Ugly is irrelevant. It is an immeasurable insult to a woman, and then supposedly the worst crime you can commit as a woman. But ugly, as beautiful, is an illusion. A matter of taste, a whim, an eye, a beholder, an opinion, a spin, light crossing the frame, paint, projection. The moment. Context.
An old trucker threw this book through my car window one day years ago after a 2-hour long conversation I had with him on the floor of the travel essay section at Barnes & Nobles. He had really wanted me to have this, and couldn’t find it on the shelves until after I had left.
I have since then done the same and passed this book along to other people sharing the same dream. Stumbling here would mean the same thing.
”Depend on it there comes a time when for every addition of knowledge, you forget something that you knew before.
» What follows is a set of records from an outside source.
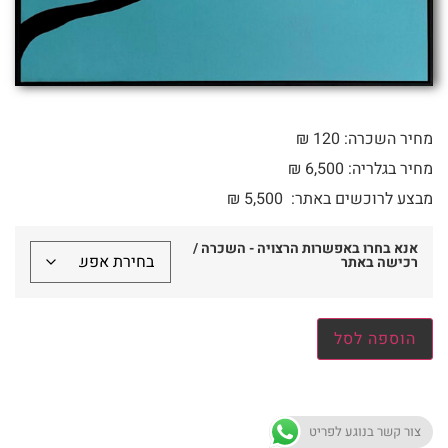
מחיר השכרה: 120 ₪
מחיר בגלריה: 6,500 ₪
מבצע לרוכשים באתר:
5,500
₪
אנא בחרו באפשרות הרצויה - השכרה /
רכישה באתר
הוספה לסל
צור קשר בנוגע לפריט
It is of the highest importance, therefore, not to have useless facts elbowing out the useful ones.”
--Sherlock Holmes on his ignorance of contemporary literature, philosophy, and politics.
Anonymous asked: Pretty sure you've always wanted to see me naked.. Well.. I'm feeling pretty adventurous today so go to datelink4(dot)com (switch [dot] with .) then sign up and find my profile under the username 'lolsummer69'. I hid my face in the pictures. but I want you to guess who I am and then hit me up on Facebook lol. Good luck.
awwww… the Tumblr virus spam message came my way! I feel loved
“Grown-ups love figures. When you tell them that you have made a new friend, they never ask you any questions about essential matters. They never say to you, ‘What does his voice sound like? What games does he love best? Does he collect butterflies?’ Instead, they demand: ‘How old is he? How many brothers has he? How much does he weigh? How much money does his father make?’ Only from these figures do they think they have learned anything about him.” — Antoine de Saint-Exupéry, The Little Prince (photo via bohomarket)
"I used to work with an old man that claimed to be part of Henry’s security detail for a time. He absolutely confirmed that Kissinger was a giant horn-dog. His main concern was not diplomatic issues, but getting that next broad into his bed. My co-worker claimed to have spent many a night standing outside a hotel room door while hearing the moans of sex."
Don’t worry, Kissinger, you are loved by some. Oh yes, this does mean I believe in depopulating the world as well.